Un claquement de doigts et soudain on lui assena un coup de poing dans l'estomac. Il ne lui en fallut pas plus pour rendre de la bile.

- Que d'émouvantes retrouvailles ! Je sais que parmi vous, ici réunis, certains ont des choses à dire à Søren. Alors, réglons les choses une bonne fois pour toutes et n'en parlons plus. Après quoi, on reprendra là où on s'en était arrêté. Compris ?

Des voix approuvèrent cette déclaration. Søren réalisa petit à petit qu'il était encerclé. Peut-être aura-t-il pu rendre les coups, mais il n'en avait pas la force. C'était comme des sables mouvants, pensa-t-il en encaissant coup après coup. Cela ne servait à rien de s'agiter.

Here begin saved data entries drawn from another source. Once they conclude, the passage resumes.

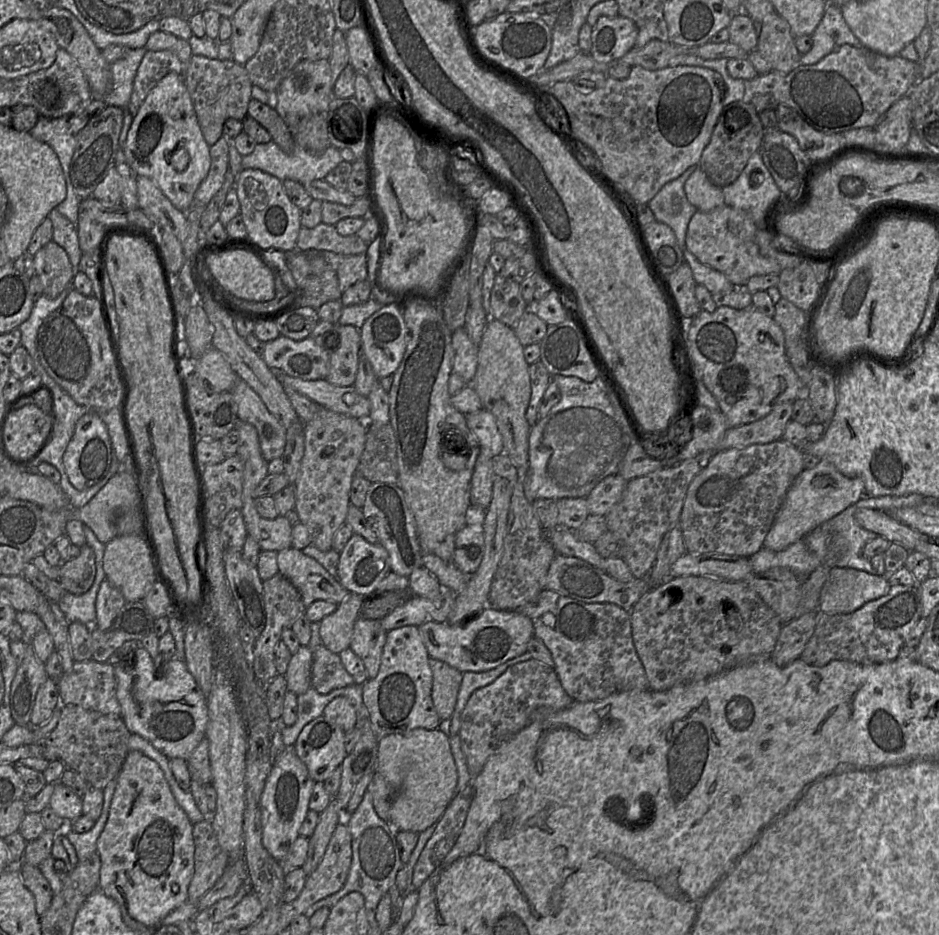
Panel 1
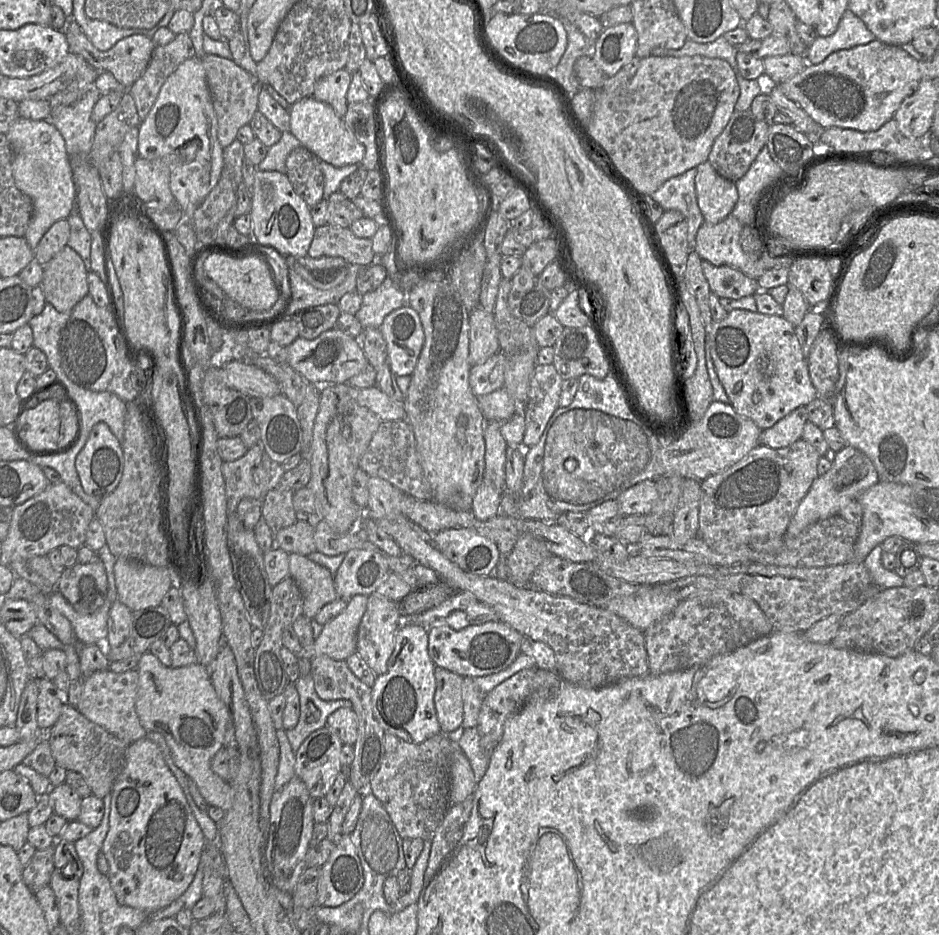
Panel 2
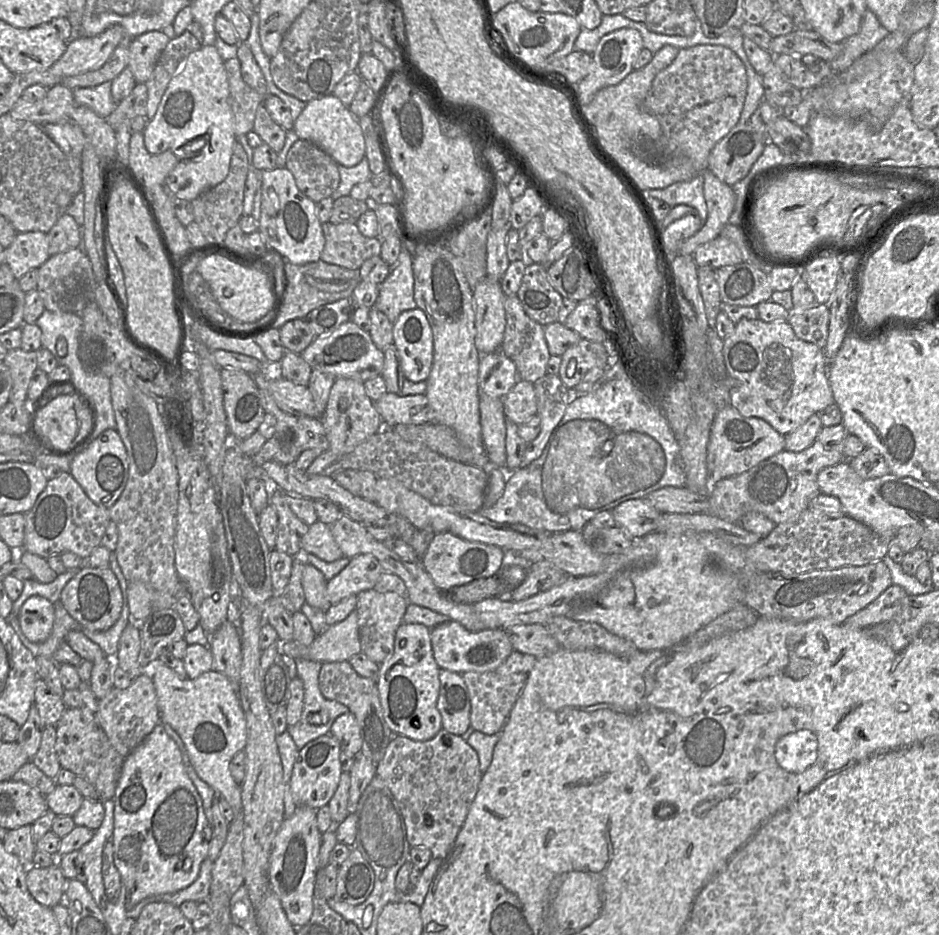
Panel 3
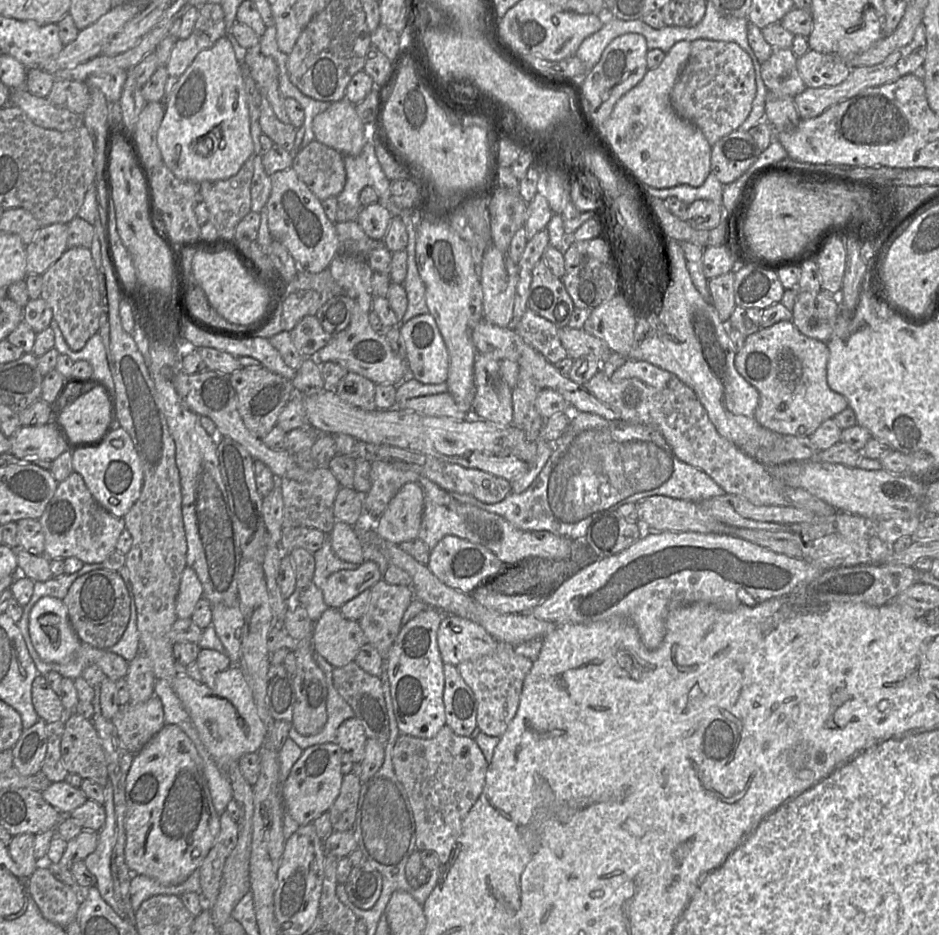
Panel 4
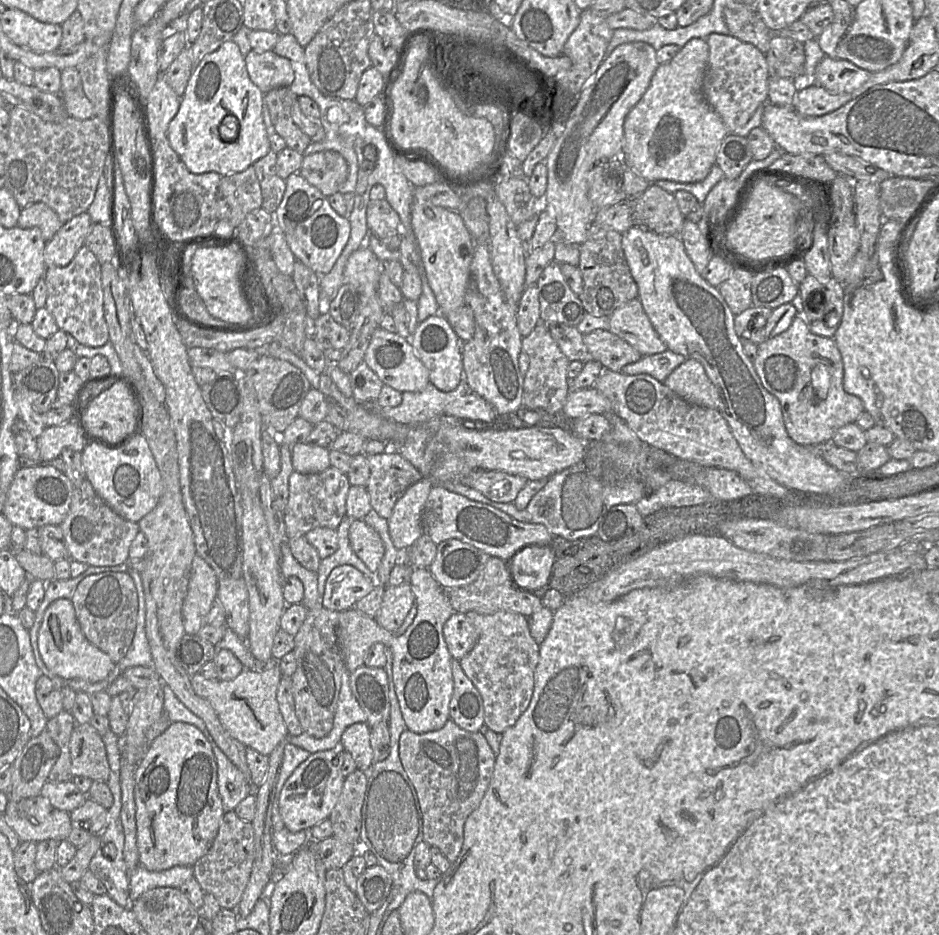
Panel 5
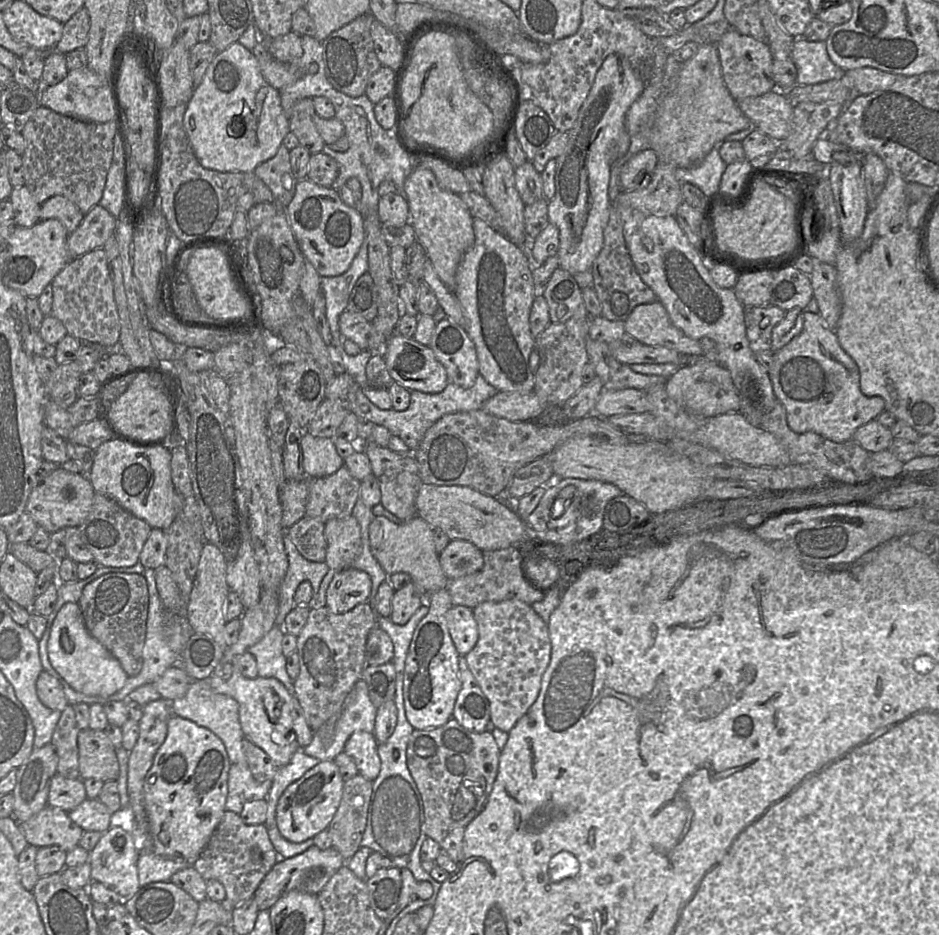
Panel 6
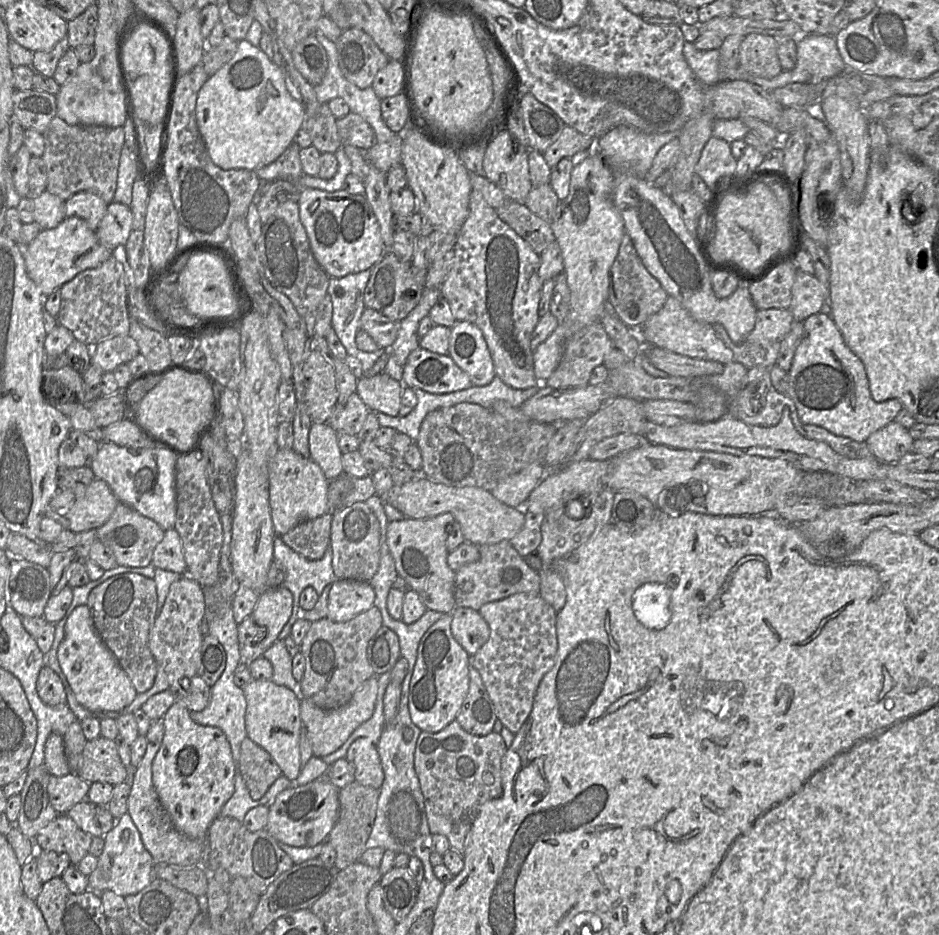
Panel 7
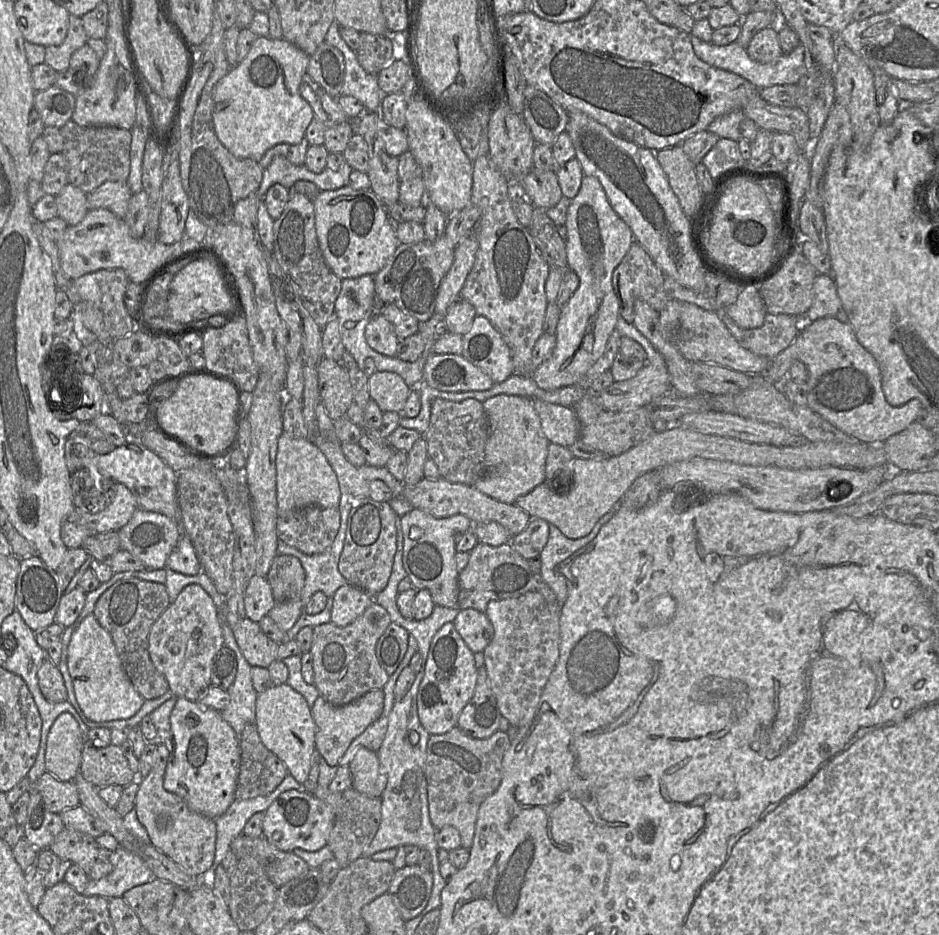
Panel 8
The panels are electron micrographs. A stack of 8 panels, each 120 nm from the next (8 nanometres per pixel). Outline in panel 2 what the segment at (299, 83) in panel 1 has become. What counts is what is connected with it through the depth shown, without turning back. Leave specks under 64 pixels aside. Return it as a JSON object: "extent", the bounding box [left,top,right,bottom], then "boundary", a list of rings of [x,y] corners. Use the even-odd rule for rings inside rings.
{"extent":[312,69,352,118],"boundary":[[[340,69],[322,77],[315,84],[312,97],[329,104],[341,118],[346,113],[347,91],[351,83],[352,74],[346,69]]]}

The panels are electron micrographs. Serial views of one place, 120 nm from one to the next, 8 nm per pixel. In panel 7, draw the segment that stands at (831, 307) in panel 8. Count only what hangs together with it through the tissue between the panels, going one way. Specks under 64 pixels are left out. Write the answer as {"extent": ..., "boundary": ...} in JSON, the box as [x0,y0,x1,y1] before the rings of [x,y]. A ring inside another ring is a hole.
{"extent":[789,270,828,322],"boundary":[[[797,270],[789,311],[795,321],[804,322],[828,304],[828,289],[814,276]]]}

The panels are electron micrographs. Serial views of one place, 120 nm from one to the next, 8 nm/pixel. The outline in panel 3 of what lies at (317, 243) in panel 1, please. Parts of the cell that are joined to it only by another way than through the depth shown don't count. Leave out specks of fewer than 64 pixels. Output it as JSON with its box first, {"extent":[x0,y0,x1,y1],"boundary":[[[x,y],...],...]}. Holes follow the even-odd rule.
{"extent":[320,223,382,270],"boundary":[[[322,223],[325,245],[320,260],[359,270],[365,260],[380,256],[382,240],[363,236],[353,223]]]}

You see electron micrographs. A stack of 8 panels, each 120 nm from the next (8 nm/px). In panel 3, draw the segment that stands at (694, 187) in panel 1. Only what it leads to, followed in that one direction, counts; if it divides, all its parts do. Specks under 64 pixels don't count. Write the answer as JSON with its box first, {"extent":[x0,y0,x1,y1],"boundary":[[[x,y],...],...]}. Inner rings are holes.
{"extent":[680,168,736,255],"boundary":[[[708,168],[703,171],[703,178],[707,220],[695,235],[681,244],[680,255],[693,254],[699,246],[719,236],[723,227],[729,223],[735,206],[736,196],[732,186],[722,182]]]}

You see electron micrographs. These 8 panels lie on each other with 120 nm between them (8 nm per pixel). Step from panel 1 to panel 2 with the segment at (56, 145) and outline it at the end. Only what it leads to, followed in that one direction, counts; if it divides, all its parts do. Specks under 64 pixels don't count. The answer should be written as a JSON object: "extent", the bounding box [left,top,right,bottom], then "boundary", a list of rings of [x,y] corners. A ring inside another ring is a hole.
{"extent":[48,88,101,157],"boundary":[[[92,88],[76,103],[51,109],[48,121],[63,136],[69,157],[90,153],[97,124],[91,119],[91,114],[101,96],[97,89]]]}

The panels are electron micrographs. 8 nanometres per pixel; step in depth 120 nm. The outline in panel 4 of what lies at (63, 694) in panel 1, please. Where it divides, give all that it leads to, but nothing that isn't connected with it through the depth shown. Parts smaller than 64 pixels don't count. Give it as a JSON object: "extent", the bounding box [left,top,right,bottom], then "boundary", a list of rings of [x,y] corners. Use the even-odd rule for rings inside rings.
{"extent":[111,694,165,754],"boundary":[[[154,694],[144,702],[121,705],[111,722],[121,744],[136,754],[165,725],[162,702]]]}

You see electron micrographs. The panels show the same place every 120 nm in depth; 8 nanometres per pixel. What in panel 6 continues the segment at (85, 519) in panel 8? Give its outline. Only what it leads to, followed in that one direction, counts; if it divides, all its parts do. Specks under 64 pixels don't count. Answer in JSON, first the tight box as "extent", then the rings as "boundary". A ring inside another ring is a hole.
{"extent":[26,468,96,533],"boundary":[[[59,468],[43,477],[32,490],[26,505],[26,513],[35,523],[49,533],[66,527],[78,527],[87,518],[96,491],[86,475]]]}

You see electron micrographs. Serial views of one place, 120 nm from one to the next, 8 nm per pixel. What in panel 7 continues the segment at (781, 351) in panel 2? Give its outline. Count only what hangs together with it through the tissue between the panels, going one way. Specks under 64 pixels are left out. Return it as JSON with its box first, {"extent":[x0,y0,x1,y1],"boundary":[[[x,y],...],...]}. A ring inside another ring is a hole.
{"extent":[786,312,903,442],"boundary":[[[819,312],[806,318],[803,329],[805,335],[796,347],[791,367],[787,372],[789,386],[786,394],[794,402],[801,422],[822,427],[837,436],[857,442],[865,442],[872,433],[893,422],[903,409],[902,403],[898,399],[883,402],[873,400],[862,361],[846,345],[828,312]]]}

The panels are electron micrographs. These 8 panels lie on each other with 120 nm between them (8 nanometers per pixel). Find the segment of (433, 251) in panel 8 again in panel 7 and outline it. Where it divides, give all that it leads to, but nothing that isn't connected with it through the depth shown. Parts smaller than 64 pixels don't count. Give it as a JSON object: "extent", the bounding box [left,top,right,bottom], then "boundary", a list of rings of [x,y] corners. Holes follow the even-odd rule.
{"extent":[363,252,427,321],"boundary":[[[388,252],[371,269],[363,294],[365,308],[376,310],[393,321],[401,321],[418,305],[426,288],[427,270],[415,268],[411,261],[402,261],[393,252]]]}

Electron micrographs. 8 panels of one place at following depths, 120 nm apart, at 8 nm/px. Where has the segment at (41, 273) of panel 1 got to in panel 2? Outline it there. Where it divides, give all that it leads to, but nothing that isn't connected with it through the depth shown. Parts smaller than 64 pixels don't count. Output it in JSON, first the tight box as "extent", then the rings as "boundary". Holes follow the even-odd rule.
{"extent":[41,246,89,313],"boundary":[[[65,246],[43,266],[41,287],[46,302],[50,303],[58,312],[69,313],[79,301],[89,295],[87,275],[88,271],[81,257],[74,249]]]}

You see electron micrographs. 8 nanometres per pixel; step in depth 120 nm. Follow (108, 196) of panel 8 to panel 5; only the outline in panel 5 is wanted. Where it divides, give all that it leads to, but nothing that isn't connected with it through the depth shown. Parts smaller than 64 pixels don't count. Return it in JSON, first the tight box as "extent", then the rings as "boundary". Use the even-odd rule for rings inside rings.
{"extent":[17,202,63,241],"boundary":[[[41,202],[22,208],[17,223],[19,228],[39,228],[46,241],[50,240],[63,225],[57,213]]]}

L'homme à la cicatrice fut sans nulle doute celui qui s'acharna le plus sur lui. En même temps, il avait toutes les raisons du monde. Søren esquissa un sourire piteux. Le chef dut refreiner les ardeurs de son assaillant au bout d'un moment.

- N'allons pas le casser. On sait tous que Søren est capable de beaucoup de choses. Ce serait du gâchis qu'il nous quitte à peine revenu.

Søren se reçut un crachat au visage au terme de ce lynchage. Il essuya distraitement sa joue.

Mathias Køhler avait disparu. Et Søren Densen était revenu.